The output is a word-for-word repeat of the listing below, free of images.

Dataset excerpt |
-*-
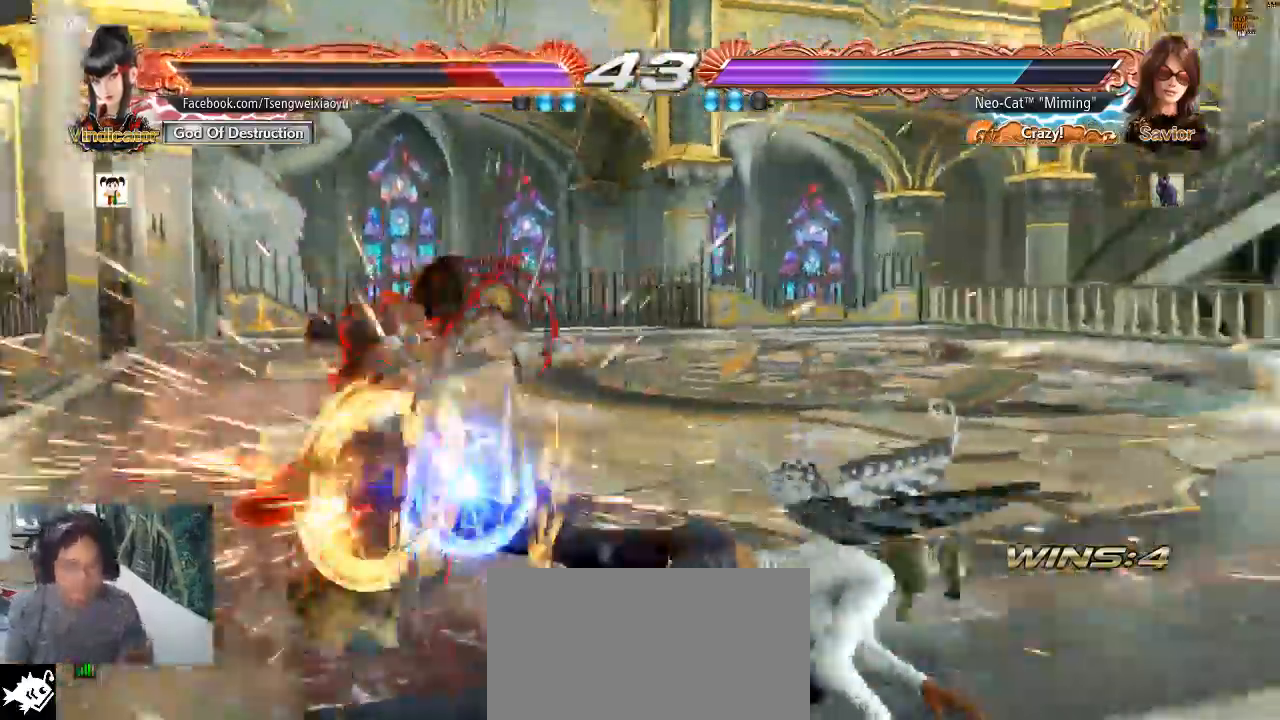
{"dt_ms": 500, "buttons": ["SQUARE"], "left_stick": "down-left", "events": [[467, "SQUARE", "down"], [467, "left_stick", "down-left"]]}
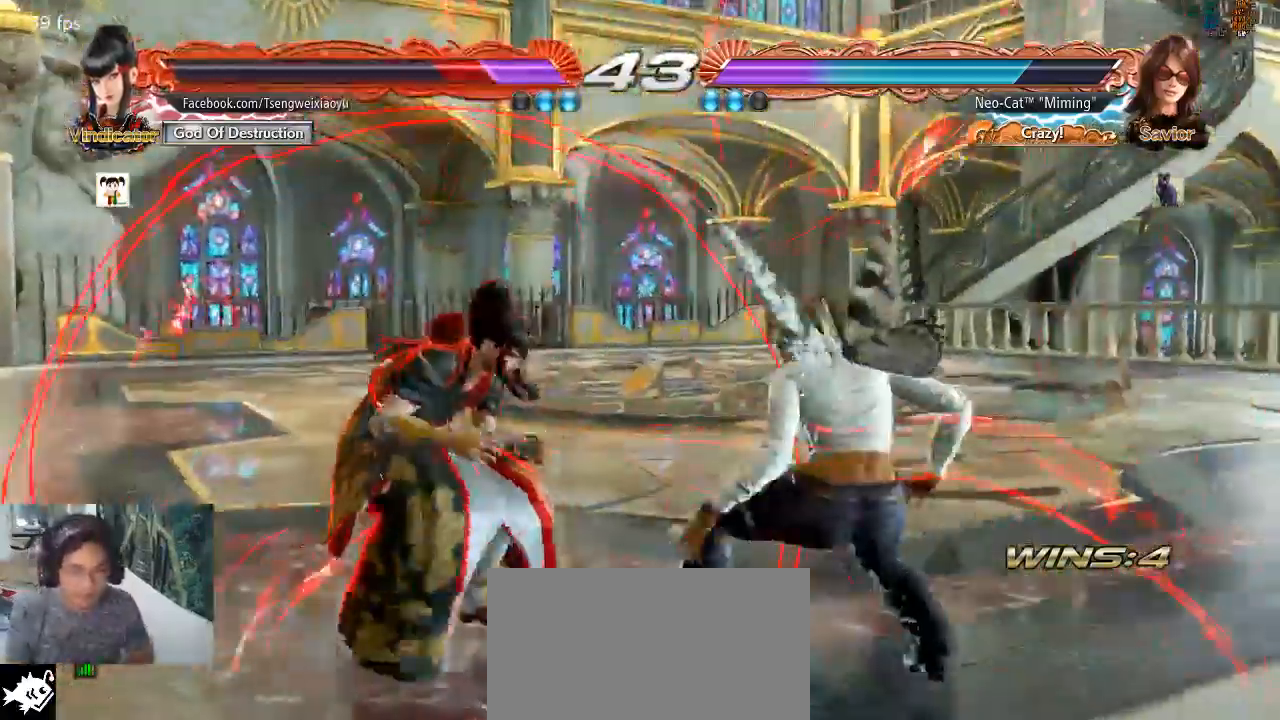
{"dt_ms": 500, "buttons": [], "left_stick": "center", "events": [[33, "SQUARE", "up"], [100, "left_stick", "center"]]}
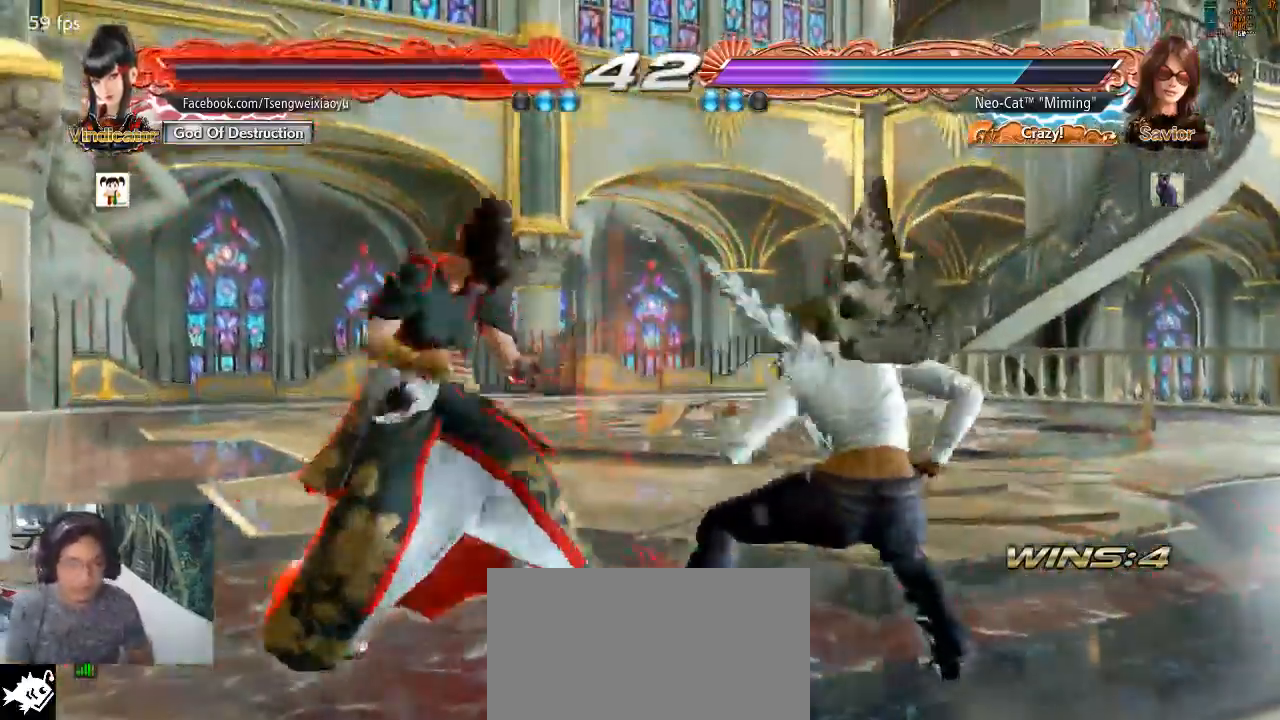
{"dt_ms": 500, "buttons": [], "left_stick": "center", "events": [[33, "left_stick", "left"], [167, "left_stick", "center"], [233, "SQUARE", "down"], [267, "SQUARE", "up"]]}
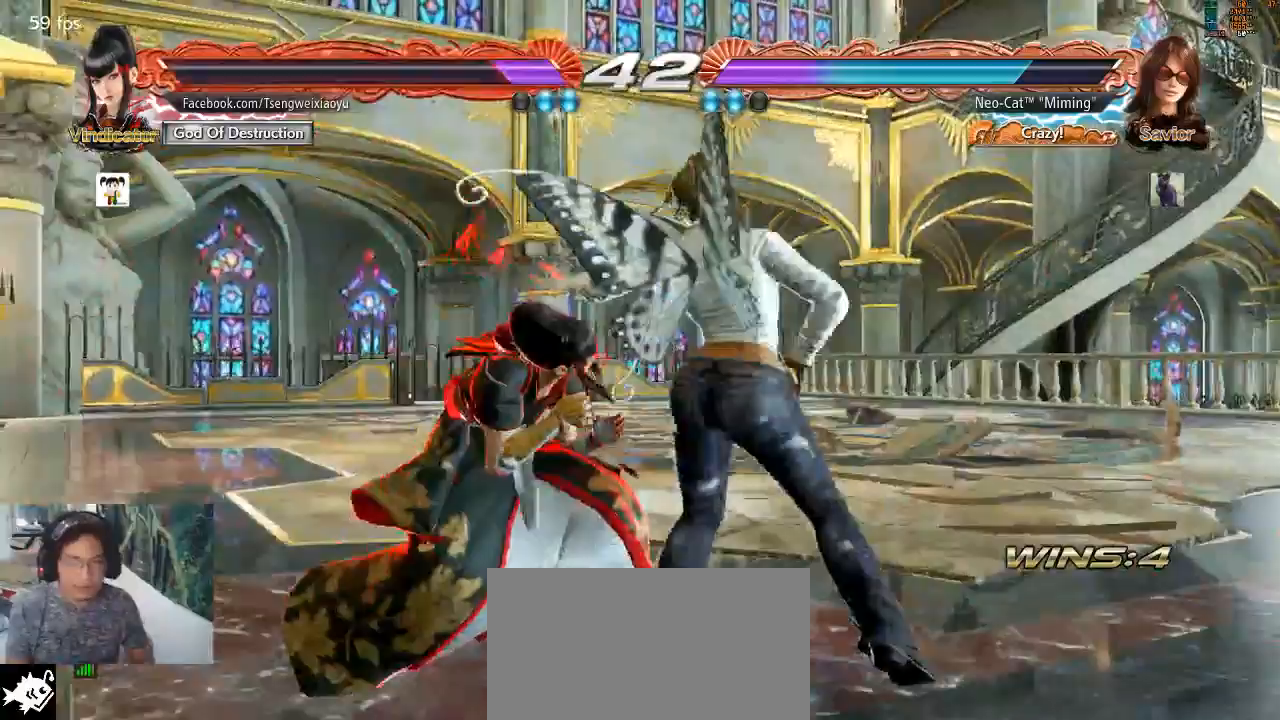
{"dt_ms": 500, "buttons": [], "left_stick": "center", "events": [[33, "left_stick", "down-left"], [100, "SQUARE", "down"], [167, "SQUARE", "up"], [233, "SQUARE", "down"], [300, "SQUARE", "up"], [333, "SQUARE", "down"], [400, "SQUARE", "up"], [433, "left_stick", "center"]]}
-*-
Expected output |
{"dt_ms": 500, "buttons": ["SQUARE"], "left_stick": "down-left", "events": [[467, "SQUARE", "down"], [467, "left_stick", "down-left"]]}
{"dt_ms": 500, "buttons": [], "left_stick": "center", "events": [[33, "SQUARE", "up"], [100, "left_stick", "center"]]}
{"dt_ms": 500, "buttons": [], "left_stick": "center", "events": [[33, "left_stick", "left"], [167, "left_stick", "center"], [233, "SQUARE", "down"], [267, "SQUARE", "up"]]}
{"dt_ms": 500, "buttons": [], "left_stick": "center", "events": [[33, "left_stick", "down-left"], [100, "SQUARE", "down"], [167, "SQUARE", "up"], [233, "SQUARE", "down"], [300, "SQUARE", "up"], [333, "SQUARE", "down"], [400, "SQUARE", "up"], [433, "left_stick", "center"]]}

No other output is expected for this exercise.